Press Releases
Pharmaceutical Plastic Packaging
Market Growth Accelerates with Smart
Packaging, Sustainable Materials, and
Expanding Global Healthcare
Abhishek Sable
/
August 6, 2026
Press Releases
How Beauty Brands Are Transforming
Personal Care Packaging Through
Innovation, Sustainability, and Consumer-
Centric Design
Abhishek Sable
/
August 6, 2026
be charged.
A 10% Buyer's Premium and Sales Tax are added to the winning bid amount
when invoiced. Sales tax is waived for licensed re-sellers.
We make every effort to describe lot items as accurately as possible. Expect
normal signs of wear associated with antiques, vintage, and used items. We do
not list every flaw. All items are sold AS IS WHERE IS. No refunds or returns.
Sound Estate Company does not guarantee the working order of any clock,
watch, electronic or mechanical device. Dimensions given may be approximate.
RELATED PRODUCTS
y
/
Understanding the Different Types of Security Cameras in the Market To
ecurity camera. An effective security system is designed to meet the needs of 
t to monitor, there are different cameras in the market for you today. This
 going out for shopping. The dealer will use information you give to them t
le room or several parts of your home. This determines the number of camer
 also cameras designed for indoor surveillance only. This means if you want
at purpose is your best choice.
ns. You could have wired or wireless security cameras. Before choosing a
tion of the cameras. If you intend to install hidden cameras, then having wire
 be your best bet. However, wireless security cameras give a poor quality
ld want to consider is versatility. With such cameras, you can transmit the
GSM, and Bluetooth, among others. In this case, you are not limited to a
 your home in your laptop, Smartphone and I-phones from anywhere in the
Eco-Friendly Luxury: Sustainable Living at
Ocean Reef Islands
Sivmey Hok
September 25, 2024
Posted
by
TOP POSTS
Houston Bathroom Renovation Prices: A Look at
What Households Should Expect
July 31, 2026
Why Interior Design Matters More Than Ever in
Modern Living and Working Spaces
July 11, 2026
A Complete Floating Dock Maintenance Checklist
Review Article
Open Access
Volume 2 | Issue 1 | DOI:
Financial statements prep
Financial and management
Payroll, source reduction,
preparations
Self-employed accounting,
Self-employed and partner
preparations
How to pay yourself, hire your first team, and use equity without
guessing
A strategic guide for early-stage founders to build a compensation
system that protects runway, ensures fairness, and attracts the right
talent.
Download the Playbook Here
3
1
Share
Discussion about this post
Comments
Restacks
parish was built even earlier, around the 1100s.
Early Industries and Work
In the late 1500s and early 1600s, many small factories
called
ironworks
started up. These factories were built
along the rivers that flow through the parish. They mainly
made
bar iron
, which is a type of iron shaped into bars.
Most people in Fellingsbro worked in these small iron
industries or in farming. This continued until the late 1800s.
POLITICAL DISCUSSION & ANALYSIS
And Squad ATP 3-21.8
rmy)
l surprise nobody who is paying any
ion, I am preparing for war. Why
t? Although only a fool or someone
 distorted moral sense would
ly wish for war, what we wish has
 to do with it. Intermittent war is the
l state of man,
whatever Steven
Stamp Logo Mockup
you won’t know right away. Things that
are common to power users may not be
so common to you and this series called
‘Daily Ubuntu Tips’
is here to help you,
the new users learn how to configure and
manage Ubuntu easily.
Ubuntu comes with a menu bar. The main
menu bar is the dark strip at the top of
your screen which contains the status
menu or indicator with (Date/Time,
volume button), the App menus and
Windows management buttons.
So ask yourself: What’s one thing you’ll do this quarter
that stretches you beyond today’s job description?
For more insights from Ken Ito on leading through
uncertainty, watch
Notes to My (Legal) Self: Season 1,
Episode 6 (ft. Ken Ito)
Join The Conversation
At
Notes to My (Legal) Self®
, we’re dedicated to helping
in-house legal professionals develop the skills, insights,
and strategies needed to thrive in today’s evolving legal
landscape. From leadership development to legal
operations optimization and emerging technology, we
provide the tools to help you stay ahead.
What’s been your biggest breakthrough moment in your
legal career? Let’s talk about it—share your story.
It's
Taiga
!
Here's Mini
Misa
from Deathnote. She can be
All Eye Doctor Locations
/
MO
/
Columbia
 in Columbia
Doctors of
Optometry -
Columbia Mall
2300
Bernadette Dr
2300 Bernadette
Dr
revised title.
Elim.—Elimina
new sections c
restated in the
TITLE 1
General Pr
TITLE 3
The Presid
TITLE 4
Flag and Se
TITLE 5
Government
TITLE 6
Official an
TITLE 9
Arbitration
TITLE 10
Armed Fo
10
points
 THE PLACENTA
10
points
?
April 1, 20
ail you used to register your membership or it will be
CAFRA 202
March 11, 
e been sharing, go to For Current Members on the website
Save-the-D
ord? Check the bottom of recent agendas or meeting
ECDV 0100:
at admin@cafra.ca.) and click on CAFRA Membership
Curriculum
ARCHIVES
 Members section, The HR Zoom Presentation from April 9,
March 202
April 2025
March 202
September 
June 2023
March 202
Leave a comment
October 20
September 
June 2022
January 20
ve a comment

**WHAT NEEDS TO BE DONE**
Everything from the line with "A strategic guide" through the line with "started up. These factories were built" in the listing above must be retyped exactly, with nothing added.

**WRITTEN SOLUTION**
A strategic guide for early-stage founders to build a compensation
system that protects runway, ensures fairness, and attracts the right
talent.
Download the Playbook Here
3
1
Share
Discussion about this post
Comments
Restacks
parish was built even earlier, around the 1100s.
Early Industries and Work
In the late 1500s and early 1600s, many small factories
called
ironworks
started up. These factories were built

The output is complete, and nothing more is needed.